Source data
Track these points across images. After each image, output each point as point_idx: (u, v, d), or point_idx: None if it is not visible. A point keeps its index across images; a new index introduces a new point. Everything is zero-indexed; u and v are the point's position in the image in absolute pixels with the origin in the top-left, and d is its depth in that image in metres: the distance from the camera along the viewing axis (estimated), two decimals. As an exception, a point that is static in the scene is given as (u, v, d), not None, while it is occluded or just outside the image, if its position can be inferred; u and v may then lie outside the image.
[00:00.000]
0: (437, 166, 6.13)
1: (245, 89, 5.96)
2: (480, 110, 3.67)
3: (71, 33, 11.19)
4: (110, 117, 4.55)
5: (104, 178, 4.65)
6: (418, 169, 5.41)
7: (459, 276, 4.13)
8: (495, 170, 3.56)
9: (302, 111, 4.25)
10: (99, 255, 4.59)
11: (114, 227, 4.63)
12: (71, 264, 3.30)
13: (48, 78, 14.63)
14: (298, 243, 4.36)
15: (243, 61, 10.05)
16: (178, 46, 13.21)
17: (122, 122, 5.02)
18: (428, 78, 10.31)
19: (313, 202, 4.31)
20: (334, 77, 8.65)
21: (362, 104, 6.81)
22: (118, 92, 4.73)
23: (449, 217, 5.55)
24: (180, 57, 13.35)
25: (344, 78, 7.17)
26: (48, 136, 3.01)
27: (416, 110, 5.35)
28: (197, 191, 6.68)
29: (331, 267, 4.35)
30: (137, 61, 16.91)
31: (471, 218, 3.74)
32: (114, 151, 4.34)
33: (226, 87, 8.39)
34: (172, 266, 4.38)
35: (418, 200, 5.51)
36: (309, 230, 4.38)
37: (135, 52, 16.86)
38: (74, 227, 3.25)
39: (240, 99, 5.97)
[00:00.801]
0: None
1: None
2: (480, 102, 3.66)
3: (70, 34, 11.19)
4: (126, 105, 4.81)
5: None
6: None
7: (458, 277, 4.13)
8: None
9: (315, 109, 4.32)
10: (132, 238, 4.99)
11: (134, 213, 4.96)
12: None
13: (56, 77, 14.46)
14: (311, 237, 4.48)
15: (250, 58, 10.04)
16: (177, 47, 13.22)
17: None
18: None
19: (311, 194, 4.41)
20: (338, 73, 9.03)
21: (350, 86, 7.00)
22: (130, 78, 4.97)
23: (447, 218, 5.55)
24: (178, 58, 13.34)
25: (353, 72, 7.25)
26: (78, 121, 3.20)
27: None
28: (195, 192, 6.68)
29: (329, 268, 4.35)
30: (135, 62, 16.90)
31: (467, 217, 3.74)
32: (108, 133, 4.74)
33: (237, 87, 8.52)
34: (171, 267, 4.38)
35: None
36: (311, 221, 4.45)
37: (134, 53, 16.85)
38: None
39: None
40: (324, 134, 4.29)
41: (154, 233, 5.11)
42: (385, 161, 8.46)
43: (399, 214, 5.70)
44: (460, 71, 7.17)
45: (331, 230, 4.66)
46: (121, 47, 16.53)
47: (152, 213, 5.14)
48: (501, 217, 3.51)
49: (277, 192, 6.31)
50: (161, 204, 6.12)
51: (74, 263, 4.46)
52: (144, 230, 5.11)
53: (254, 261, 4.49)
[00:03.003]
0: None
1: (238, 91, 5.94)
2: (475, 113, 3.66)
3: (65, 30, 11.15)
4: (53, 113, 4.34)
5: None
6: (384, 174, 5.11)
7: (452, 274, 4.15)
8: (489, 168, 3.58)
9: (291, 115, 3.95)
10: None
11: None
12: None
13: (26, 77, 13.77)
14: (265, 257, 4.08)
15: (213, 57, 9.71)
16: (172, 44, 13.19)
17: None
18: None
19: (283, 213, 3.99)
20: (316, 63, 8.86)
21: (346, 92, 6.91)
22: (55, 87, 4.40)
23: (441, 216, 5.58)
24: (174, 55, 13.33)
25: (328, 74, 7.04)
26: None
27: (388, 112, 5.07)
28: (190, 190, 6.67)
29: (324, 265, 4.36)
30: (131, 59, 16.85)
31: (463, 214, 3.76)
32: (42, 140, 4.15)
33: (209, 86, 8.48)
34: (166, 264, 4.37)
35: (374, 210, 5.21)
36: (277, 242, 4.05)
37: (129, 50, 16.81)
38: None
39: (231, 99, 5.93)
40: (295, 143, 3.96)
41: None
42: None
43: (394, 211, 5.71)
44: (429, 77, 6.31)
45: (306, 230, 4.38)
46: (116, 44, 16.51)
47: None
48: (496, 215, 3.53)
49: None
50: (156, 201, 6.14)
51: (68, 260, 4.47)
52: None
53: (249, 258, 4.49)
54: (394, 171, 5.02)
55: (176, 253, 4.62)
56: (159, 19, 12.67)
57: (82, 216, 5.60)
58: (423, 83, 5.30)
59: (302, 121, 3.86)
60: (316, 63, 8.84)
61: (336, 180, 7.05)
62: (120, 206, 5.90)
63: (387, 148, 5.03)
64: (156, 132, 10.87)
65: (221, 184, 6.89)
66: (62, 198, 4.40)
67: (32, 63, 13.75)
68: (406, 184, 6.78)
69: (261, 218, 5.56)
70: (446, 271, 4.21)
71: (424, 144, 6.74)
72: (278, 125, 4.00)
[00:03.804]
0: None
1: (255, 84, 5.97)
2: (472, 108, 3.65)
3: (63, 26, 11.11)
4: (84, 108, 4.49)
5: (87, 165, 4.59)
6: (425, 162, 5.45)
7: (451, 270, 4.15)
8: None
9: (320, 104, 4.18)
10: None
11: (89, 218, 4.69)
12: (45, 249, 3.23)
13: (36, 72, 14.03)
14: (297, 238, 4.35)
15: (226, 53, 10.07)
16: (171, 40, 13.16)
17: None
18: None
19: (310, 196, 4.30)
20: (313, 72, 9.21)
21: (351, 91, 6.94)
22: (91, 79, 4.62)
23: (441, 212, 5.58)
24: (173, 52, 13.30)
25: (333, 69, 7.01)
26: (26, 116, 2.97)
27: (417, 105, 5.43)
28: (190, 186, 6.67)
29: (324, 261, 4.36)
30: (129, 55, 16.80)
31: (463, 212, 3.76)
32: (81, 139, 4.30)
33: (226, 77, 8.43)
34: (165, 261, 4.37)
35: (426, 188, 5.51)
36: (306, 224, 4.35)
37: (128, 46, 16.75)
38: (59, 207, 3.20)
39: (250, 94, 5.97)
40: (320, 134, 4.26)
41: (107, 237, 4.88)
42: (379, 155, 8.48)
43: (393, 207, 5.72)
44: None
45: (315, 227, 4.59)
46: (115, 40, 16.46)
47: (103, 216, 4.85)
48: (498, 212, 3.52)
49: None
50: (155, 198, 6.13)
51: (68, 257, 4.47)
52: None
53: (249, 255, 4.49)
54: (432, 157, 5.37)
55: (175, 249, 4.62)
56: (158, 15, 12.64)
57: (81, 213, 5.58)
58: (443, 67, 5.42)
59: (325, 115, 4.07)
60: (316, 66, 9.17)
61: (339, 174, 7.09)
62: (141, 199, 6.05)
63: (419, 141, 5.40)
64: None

• _What is being asked_:
Exact duplication is required for the lines above, from the line that contains "46: (121, 47, 16.53)" to the line that contains "71: (424, 144, 6.74)", inclusive; omit all others.

• _Solution_:
46: (121, 47, 16.53)
47: (152, 213, 5.14)
48: (501, 217, 3.51)
49: (277, 192, 6.31)
50: (161, 204, 6.12)
51: (74, 263, 4.46)
52: (144, 230, 5.11)
53: (254, 261, 4.49)
[00:03.003]
0: None
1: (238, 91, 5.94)
2: (475, 113, 3.66)
3: (65, 30, 11.15)
4: (53, 113, 4.34)
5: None
6: (384, 174, 5.11)
7: (452, 274, 4.15)
8: (489, 168, 3.58)
9: (291, 115, 3.95)
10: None
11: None
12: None
13: (26, 77, 13.77)
14: (265, 257, 4.08)
15: (213, 57, 9.71)
16: (172, 44, 13.19)
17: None
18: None
19: (283, 213, 3.99)
20: (316, 63, 8.86)
21: (346, 92, 6.91)
22: (55, 87, 4.40)
23: (441, 216, 5.58)
24: (174, 55, 13.33)
25: (328, 74, 7.04)
26: None
27: (388, 112, 5.07)
28: (190, 190, 6.67)
29: (324, 265, 4.36)
30: (131, 59, 16.85)
31: (463, 214, 3.76)
32: (42, 140, 4.15)
33: (209, 86, 8.48)
34: (166, 264, 4.37)
35: (374, 210, 5.21)
36: (277, 242, 4.05)
37: (129, 50, 16.81)
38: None
39: (231, 99, 5.93)
40: (295, 143, 3.96)
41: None
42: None
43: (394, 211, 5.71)
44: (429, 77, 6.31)
45: (306, 230, 4.38)
46: (116, 44, 16.51)
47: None
48: (496, 215, 3.53)
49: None
50: (156, 201, 6.14)
51: (68, 260, 4.47)
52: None
53: (249, 258, 4.49)
54: (394, 171, 5.02)
55: (176, 253, 4.62)
56: (159, 19, 12.67)
57: (82, 216, 5.60)
58: (423, 83, 5.30)
59: (302, 121, 3.86)
60: (316, 63, 8.84)
61: (336, 180, 7.05)
62: (120, 206, 5.90)
63: (387, 148, 5.03)
64: (156, 132, 10.87)
65: (221, 184, 6.89)
66: (62, 198, 4.40)
67: (32, 63, 13.75)
68: (406, 184, 6.78)
69: (261, 218, 5.56)
70: (446, 271, 4.21)
71: (424, 144, 6.74)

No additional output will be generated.